Exercise requirements:
Please duplicate, word for word, the stretch of the article on industrial AI agents from "The simultaneous moves" through "bespoke AI solutions.".

Provided text:
───

VENDORiQ: Industrial AI Agents – The Battle for Enterprise Workflow Automation Intensifies

Enterprise platforms now embed industrial AI agents, shifting from bespoke solutions. ServiceNow focuses on governance; Salesforce on proactive automation, simplifying deployment and impacting various enterprise roles.

The Latest

March 2025. ServiceNow’s Yokohama release introduces thousands of preconfigured AI agents across CRM, HR, and IT domains, featuring an AI Agent Orchestrator and Studio for lifecycle management. The release expands ServiceNow’s Knowledge Graph and Common Service Data Model to improve data connectivity. This follows Salesforce’s recent launch of Agentforce 2dx, which enhances its digital labour platform with proactive AI agents that operate autonomously through the Agentforce API, preparing materials and making recommendations before human intervention.

Why It’s Important

The simultaneous moves by ServiceNow and Salesforce demonstrate the accelerating shift in enterprise software, where industrial AI agents are being embedded directly into core platforms rather than existing as standalone solutions. This validates IBRS’s prediction about the diminishing relevance of bespoke AI solutions.

ServiceNow’s positioning as an ‘AI agent control tower’ addresses the critical challenges of data fragmentation and governance, while Salesforce’s focus on ‘proactive, autonomous agents’ aims to minimise human intervention in routine tasks. The key distinction lies in their approaches: ServiceNow emphasises orchestration and governance through preconfigured agents, while Salesforce prioritises proactive automation through background processes.

Integrating these AI agents into core platforms represents a strategic advantage for enterprises, as it eliminates the need for complex integration projects and reduces the implementation risks of AI projects, which have a notoriously high rate of failure. Both vendors are moving towards low-code automation platforms, making AI agent deployment more accessible to business users.

───

Record extracts:
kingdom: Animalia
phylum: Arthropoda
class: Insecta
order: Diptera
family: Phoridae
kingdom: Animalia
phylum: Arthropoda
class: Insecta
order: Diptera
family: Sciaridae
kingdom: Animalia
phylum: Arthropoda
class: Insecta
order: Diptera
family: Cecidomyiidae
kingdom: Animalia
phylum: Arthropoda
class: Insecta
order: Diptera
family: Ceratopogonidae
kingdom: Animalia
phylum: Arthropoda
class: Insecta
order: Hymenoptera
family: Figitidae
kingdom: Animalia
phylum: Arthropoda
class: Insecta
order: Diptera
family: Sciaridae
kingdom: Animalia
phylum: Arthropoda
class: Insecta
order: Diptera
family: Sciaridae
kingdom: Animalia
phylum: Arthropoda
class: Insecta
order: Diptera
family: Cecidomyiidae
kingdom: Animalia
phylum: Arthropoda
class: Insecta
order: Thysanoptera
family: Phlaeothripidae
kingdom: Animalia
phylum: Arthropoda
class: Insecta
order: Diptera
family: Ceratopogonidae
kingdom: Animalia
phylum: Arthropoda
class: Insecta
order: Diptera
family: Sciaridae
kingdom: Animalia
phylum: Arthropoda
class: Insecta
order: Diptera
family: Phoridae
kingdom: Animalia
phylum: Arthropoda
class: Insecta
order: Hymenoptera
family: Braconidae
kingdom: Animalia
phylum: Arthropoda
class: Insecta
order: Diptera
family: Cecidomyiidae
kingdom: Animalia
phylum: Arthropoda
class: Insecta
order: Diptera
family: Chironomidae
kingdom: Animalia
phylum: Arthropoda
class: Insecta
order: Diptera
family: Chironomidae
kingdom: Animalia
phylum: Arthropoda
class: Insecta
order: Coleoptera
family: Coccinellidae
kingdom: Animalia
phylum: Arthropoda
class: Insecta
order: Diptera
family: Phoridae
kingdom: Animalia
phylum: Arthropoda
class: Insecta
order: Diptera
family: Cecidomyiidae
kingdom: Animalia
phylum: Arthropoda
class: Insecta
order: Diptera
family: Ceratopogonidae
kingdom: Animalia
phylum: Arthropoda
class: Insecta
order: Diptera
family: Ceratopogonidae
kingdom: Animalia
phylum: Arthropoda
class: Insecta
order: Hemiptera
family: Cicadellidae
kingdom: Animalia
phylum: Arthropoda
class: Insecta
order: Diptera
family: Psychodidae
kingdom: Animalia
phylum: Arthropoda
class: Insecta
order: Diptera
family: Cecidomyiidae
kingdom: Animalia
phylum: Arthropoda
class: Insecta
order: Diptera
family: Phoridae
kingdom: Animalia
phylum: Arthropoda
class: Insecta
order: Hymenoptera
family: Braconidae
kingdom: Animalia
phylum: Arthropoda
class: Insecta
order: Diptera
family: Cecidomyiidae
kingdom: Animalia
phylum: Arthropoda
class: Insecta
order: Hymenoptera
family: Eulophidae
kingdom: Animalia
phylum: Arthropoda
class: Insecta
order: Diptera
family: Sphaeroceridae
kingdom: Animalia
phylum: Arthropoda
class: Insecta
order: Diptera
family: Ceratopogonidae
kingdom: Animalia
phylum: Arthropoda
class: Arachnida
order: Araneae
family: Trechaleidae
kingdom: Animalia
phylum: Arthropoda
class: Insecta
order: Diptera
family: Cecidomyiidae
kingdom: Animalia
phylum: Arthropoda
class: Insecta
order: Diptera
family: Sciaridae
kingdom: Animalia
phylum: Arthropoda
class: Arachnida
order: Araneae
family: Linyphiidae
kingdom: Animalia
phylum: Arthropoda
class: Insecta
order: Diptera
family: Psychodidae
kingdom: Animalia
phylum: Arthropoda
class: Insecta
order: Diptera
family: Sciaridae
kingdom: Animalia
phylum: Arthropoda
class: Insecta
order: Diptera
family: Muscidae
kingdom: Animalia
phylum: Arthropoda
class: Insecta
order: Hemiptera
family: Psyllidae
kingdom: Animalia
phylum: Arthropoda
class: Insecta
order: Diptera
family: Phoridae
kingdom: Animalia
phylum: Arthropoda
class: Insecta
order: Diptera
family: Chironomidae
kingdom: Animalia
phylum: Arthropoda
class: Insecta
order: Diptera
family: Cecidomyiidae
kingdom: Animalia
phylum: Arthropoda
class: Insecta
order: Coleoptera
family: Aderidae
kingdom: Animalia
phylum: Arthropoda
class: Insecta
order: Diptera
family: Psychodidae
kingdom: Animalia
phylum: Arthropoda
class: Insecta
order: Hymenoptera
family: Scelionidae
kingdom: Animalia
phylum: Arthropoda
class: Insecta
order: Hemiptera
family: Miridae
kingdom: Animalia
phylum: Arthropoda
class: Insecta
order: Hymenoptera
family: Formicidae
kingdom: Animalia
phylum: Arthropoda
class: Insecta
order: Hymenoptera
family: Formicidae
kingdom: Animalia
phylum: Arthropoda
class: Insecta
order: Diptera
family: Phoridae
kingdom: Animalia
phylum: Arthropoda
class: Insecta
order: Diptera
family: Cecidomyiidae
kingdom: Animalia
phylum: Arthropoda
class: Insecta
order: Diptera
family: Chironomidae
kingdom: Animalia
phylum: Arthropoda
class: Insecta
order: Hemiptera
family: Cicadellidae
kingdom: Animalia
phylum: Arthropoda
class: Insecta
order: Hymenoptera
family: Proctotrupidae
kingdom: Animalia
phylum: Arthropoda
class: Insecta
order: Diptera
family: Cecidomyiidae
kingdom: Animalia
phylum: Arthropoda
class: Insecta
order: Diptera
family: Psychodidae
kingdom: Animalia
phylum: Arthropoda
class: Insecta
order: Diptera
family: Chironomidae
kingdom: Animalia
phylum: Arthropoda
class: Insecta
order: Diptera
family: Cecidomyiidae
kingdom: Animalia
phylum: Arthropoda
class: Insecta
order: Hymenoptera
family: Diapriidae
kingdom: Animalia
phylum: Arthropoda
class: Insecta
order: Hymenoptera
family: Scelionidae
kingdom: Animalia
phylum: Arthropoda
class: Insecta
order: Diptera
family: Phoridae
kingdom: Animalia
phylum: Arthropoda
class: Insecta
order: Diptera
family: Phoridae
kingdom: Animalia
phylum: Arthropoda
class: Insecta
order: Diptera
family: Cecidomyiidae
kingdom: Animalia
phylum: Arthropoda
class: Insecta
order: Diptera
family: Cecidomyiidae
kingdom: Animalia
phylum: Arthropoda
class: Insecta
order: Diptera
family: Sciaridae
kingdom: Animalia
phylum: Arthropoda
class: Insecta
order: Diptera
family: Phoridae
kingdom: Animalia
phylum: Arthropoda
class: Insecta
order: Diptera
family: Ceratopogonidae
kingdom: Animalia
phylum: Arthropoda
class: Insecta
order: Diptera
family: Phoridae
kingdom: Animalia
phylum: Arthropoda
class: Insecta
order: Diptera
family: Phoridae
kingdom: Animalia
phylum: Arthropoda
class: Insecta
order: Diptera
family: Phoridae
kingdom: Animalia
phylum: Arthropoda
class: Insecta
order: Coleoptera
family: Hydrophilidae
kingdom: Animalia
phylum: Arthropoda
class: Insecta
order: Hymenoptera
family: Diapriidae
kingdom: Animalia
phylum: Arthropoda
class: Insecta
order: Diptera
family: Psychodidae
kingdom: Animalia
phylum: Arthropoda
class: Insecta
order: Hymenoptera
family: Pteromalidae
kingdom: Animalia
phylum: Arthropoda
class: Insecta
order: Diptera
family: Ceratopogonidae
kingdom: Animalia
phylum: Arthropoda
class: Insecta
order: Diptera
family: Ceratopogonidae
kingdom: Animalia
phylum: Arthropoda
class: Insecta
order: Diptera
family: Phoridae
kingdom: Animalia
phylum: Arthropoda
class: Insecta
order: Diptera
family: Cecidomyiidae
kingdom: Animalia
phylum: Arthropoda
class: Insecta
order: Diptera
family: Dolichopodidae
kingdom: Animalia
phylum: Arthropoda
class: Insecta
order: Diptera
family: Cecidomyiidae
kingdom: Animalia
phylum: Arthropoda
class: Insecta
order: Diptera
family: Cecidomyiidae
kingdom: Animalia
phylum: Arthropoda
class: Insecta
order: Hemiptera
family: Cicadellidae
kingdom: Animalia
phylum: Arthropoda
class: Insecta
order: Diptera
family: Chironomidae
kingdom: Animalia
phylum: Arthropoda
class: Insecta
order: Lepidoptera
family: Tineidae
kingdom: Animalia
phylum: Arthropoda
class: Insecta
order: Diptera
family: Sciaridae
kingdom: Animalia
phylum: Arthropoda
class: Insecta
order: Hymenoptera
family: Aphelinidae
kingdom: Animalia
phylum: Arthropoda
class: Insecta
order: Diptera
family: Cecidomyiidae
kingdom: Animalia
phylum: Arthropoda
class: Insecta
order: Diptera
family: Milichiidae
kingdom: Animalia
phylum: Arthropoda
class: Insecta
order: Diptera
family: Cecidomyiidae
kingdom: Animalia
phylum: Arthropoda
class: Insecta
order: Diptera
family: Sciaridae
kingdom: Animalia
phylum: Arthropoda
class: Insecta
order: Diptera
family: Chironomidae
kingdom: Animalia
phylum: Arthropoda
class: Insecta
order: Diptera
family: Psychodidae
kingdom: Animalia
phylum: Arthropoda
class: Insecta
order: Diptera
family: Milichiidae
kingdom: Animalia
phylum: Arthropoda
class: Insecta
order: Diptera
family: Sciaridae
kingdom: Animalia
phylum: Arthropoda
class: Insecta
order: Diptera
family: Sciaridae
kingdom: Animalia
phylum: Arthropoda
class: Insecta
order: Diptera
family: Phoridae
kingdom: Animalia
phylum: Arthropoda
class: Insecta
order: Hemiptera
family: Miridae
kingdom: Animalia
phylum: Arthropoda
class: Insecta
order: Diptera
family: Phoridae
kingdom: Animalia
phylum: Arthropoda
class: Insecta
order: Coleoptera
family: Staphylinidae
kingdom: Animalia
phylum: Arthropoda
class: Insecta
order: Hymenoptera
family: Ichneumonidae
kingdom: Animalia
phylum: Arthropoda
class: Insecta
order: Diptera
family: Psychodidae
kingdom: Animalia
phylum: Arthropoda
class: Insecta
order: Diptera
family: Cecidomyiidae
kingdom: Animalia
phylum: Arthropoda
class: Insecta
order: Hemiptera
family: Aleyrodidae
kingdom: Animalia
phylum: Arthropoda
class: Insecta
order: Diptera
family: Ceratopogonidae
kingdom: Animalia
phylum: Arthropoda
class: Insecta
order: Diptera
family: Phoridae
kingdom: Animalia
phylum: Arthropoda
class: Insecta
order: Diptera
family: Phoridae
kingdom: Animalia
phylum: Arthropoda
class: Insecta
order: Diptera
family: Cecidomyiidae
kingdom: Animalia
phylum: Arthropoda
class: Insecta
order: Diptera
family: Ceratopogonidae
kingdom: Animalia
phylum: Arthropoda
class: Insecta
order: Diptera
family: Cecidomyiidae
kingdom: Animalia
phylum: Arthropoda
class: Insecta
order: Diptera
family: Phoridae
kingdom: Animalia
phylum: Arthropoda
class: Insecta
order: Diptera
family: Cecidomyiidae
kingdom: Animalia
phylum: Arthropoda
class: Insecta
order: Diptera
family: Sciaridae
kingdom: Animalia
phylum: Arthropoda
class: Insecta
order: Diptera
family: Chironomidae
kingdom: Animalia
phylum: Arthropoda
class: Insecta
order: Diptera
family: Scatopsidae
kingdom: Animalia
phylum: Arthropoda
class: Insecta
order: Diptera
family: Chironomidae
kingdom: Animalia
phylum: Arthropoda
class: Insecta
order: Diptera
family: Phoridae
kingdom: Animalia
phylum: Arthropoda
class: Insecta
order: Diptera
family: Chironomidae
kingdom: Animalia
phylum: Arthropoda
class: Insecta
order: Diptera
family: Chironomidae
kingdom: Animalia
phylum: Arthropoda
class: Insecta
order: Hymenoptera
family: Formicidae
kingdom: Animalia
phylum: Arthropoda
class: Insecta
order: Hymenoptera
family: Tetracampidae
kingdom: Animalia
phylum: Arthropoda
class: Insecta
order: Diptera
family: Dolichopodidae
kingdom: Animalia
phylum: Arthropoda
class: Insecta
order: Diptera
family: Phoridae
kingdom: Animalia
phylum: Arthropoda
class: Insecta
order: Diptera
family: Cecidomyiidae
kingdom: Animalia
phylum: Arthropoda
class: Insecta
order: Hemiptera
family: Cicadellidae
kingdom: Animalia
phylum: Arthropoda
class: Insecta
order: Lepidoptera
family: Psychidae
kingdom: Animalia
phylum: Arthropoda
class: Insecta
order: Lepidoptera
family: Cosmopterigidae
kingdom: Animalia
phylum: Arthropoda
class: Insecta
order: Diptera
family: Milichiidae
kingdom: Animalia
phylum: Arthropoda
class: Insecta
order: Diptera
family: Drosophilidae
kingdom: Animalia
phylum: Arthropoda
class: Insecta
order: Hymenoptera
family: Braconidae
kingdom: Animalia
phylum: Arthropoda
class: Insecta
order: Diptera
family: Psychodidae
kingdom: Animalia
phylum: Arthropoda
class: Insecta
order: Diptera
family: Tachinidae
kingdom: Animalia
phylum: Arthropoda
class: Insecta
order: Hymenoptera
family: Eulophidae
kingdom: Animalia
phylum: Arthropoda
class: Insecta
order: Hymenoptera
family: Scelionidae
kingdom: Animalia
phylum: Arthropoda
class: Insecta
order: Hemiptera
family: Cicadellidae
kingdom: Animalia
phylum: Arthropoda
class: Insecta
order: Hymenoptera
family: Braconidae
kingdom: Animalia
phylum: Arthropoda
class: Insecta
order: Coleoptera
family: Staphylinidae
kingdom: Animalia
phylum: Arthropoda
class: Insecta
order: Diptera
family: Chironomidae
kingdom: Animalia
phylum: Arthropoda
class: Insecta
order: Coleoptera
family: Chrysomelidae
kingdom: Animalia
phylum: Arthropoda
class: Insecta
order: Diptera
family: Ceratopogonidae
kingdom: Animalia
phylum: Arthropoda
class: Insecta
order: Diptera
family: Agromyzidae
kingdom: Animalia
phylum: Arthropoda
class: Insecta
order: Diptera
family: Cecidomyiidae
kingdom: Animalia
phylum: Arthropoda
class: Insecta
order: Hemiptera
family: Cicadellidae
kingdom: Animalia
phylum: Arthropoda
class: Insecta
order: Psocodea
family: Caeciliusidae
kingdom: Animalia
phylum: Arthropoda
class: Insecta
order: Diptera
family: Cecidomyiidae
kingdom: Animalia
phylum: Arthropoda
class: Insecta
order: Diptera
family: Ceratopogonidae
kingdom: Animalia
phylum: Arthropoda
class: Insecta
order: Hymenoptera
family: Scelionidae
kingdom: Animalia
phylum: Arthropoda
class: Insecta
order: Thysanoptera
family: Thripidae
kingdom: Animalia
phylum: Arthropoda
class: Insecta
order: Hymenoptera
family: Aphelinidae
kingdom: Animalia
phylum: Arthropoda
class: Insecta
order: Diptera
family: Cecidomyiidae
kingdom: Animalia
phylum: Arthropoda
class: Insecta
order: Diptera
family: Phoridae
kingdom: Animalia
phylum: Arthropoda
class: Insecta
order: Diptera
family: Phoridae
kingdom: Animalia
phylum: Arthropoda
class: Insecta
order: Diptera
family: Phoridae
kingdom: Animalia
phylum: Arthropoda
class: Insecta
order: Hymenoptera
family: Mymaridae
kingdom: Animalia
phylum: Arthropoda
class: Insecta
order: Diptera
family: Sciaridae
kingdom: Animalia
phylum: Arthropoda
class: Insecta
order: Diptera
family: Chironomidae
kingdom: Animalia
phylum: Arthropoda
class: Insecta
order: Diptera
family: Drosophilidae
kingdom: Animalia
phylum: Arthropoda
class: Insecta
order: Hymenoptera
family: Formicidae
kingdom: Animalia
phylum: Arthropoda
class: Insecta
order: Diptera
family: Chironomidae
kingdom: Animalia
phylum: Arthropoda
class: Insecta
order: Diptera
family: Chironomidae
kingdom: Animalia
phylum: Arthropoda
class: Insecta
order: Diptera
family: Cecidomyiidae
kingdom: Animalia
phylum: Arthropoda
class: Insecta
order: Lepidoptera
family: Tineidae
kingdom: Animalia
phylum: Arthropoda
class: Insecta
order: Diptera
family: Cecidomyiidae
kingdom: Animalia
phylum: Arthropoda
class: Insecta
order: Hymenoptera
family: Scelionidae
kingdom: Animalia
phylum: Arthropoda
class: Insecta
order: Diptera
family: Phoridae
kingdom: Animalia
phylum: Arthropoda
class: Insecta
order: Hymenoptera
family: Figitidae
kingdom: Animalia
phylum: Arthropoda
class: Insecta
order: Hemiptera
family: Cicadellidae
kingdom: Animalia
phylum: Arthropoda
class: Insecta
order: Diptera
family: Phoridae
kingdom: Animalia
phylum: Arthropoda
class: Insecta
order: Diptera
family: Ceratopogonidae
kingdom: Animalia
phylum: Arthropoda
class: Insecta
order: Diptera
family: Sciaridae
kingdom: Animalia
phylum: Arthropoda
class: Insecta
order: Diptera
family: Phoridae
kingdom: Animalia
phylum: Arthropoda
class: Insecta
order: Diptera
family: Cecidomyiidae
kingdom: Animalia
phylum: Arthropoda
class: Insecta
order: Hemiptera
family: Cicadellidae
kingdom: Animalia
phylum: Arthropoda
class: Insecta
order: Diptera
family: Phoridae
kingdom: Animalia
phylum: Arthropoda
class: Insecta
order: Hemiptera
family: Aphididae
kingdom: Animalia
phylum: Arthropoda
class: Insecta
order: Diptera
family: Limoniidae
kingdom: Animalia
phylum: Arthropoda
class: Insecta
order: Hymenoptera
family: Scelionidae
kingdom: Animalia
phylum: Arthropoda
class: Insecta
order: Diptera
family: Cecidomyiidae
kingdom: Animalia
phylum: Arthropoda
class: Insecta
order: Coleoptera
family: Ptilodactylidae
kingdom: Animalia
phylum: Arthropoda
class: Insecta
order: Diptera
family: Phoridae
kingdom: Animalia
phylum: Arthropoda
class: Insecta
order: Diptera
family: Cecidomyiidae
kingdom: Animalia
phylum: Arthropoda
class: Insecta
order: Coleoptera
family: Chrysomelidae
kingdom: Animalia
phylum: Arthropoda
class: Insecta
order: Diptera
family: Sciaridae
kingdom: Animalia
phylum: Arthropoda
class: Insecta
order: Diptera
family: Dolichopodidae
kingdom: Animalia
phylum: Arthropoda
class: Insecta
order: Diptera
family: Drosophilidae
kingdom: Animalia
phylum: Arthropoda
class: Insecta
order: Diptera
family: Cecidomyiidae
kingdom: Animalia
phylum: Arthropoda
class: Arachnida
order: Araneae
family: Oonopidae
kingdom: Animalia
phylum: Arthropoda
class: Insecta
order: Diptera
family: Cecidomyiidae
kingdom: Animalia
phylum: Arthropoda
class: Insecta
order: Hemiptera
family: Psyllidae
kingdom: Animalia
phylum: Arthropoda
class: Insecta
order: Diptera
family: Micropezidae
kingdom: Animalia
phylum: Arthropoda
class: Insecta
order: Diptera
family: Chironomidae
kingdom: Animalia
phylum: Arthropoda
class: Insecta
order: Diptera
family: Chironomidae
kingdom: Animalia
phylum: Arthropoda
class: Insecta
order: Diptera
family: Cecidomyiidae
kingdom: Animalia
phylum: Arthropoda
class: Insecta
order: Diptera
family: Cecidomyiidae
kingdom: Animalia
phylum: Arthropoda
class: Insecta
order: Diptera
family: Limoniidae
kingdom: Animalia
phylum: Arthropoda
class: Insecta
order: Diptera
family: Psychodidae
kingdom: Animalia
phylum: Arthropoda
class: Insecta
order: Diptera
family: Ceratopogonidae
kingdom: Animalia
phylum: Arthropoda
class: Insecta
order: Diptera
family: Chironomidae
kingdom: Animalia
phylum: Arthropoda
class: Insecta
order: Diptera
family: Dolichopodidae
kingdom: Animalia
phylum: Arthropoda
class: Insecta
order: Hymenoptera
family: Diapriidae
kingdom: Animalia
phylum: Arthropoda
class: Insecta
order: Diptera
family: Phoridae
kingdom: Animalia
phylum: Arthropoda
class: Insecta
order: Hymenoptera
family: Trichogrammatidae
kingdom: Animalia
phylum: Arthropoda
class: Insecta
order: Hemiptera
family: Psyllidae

───

Problem solution:
The simultaneous moves by ServiceNow and Salesforce demonstrate the accelerating shift in enterprise software, where industrial AI agents are being embedded directly into core platforms rather than existing as standalone solutions. This validates IBRS’s prediction about the diminishing relevance of bespoke AI solutions.